Exercise aim:
Output only the lines of the entries that follow, starting at the one with "left hip: (243, 202)" and running down to the one with "nose: (257, 170)", both included and unchanged.

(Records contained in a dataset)
:::

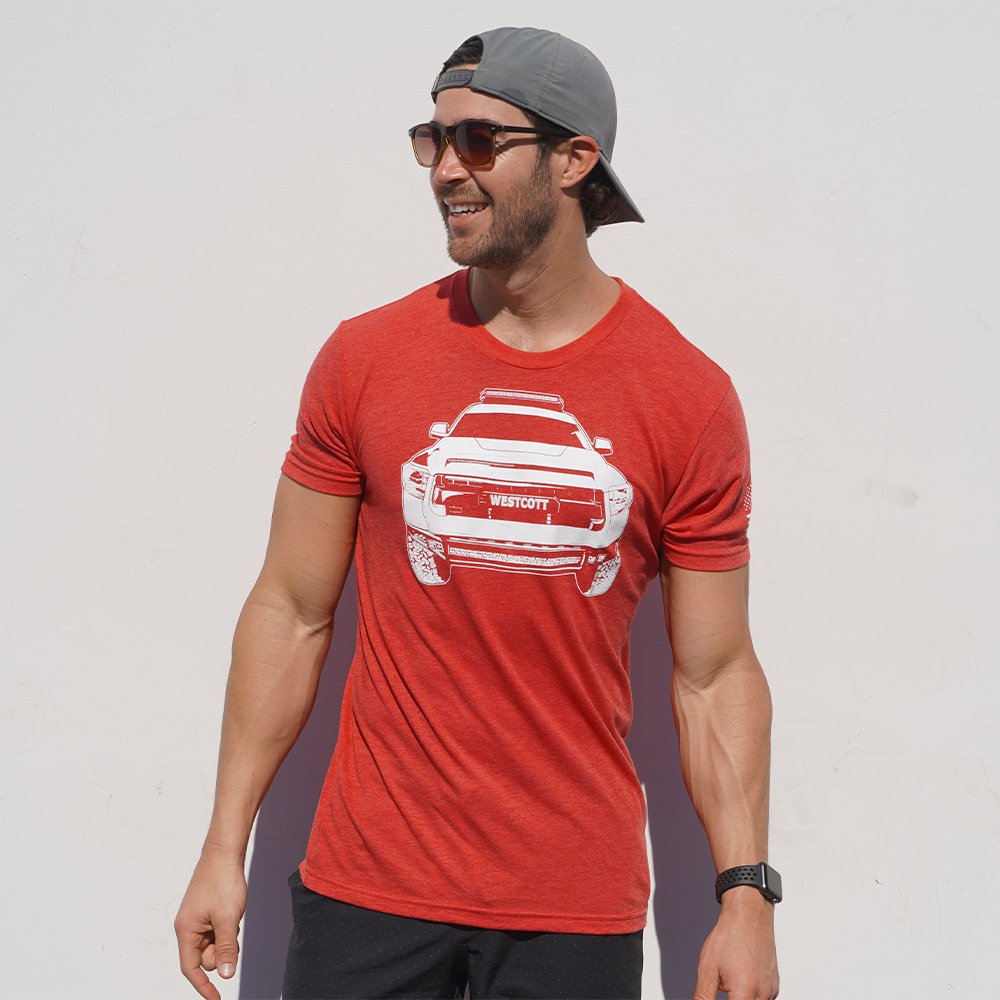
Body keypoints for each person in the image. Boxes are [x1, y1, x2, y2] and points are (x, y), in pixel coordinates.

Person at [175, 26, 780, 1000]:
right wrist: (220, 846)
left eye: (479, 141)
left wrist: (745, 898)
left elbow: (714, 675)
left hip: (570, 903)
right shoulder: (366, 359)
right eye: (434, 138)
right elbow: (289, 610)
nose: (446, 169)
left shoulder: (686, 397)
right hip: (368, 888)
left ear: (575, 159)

:::

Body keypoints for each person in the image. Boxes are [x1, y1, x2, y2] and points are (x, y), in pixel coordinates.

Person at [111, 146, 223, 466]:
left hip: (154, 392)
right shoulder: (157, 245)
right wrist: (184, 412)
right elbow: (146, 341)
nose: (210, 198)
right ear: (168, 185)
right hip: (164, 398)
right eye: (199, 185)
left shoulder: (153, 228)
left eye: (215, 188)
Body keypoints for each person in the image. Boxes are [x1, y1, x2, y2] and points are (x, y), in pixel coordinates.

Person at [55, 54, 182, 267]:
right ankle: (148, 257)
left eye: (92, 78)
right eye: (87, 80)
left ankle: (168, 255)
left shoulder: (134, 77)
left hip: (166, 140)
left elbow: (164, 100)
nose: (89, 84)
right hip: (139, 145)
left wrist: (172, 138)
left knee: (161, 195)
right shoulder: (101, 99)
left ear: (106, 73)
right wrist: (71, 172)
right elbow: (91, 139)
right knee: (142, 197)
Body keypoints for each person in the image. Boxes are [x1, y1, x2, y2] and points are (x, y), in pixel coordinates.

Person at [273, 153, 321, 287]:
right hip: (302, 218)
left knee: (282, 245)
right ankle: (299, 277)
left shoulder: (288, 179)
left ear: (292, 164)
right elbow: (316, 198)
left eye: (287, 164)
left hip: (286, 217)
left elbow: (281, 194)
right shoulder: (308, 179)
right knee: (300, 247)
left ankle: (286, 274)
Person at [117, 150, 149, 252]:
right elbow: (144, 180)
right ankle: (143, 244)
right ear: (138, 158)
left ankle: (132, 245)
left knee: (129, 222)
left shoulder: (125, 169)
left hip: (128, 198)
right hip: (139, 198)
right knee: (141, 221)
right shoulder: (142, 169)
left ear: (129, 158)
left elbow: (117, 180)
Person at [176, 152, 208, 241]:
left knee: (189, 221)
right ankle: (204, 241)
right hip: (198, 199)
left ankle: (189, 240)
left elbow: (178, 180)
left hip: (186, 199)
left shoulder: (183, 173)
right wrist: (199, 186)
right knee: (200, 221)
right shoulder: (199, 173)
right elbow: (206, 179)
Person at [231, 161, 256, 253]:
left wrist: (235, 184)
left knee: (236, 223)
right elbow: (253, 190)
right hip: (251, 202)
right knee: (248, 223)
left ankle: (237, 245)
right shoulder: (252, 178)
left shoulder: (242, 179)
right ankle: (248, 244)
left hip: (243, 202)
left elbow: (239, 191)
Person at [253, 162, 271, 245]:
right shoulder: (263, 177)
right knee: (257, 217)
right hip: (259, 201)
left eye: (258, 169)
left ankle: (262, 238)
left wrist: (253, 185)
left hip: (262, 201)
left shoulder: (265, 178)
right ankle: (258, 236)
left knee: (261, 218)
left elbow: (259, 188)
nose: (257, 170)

:::

Task solution:
left hip: (243, 202)
left elbow: (239, 191)
Person at [253, 162, 271, 245]:
right shoulder: (263, 177)
right knee: (257, 217)
right hip: (259, 201)
left eye: (258, 169)
left ankle: (262, 238)
left wrist: (253, 185)
left hip: (262, 201)
left shoulder: (265, 178)
right ankle: (258, 236)
left knee: (261, 218)
left elbow: (259, 188)
nose: (257, 170)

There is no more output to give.